In the opening shown here, reading of the verso begins at the lower right and moves up the page letter by letter, and lines progress from right to left. Reading on the recto follows the left to right, top to bottom order we have come to see as normal. In these sequences, the rectangle never reaches completion but ends in a broken edge. Poems in sequences such as this moved like brush strokes, each starting at a different side of the square. Solid blocks of type, without breaks between words, sets that explored other rectangles, and break-away sequences radiating out from a center alternate through the work. Most people become so acustomed to standard reading order that they lose all sense of motion in the process. When the reading order changes, the sense of motion returns, and the work becomes gestural, acquiring a body language. No matter how quickly or slowly you normally read, you can see marked differences in reading speeds between the two pages presented here. In addition to the significances and gestalts created by the progression of letters, the difference in dispositions of letters from one page to the next create rhythms even in silent reading. The book begins with stoic utterances, threats, and scherzi. Though these continue throughout, the book moves toward acceptance and affirmations. Even if the book were transcribed into normal order and read aloud, the auditor should be able to hear the way rhythms begin in jagged clusters and move toward a dynamic celebration.

In early stages, I printed individual pages as Mail Art stationary. As the work came together, I assembled passages into small, stapled fascicles and sent them along with my correspondences. I called these "Pescia," the name used for signatures of books distributed separately and unbound to university students during the Middle Ages. Like those students, I was exploring remnants of Latin texts while moving toward something new - acquiring a new literacy. Before beginning the work, I had discussed possibilities for new reading sequences in relation to rhythm with bpNichol. I began the work during a dark passage, and bp showed his usual generosity and capacity for encouragement during this phase. By the time the book was finished, I had emerged into one of the happiest and most productive periods in my life. In something like a festive mood, an extension of the sound poetry, performance art, and other events that brought us together at least once a year, bp published the book through Underwhich Editions as Should Sun Forever Shine in 1980.

Some of the basic principles at work in the fragment pieces found other manifestation in (1) what I came to call vocabularies, fractals, and semi-conductors, (2) poems based in Chinese sources, (3) poems with affinities to Lettrism.

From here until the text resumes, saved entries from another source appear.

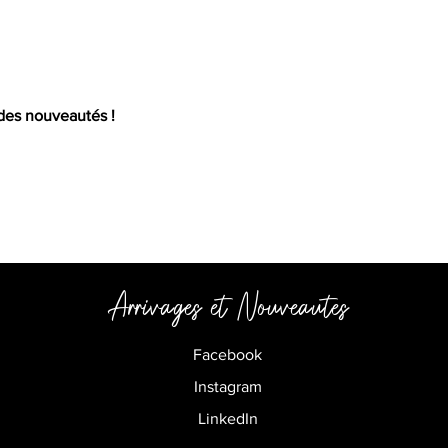
Mail
 des nouveautés !
Arrivages et
Nouveautes
Facebook
Instagram
LinkedIn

Some critics see collage as the basic art form of the 20th Century. One means of placing objects next to each other without connective tissue comes from the breaking up of images, words, ideas. This depends on one process of fragmentation or another. Some writers see the use of such material as indicative of the destructive nature of the century. In some instances, this is true. But when it is, as much as when it isn't, the emphasis of this argument seems inadequate. The creative impulses that rush in toward that which is broken and that which is incomplete seem among the most basic of human drives.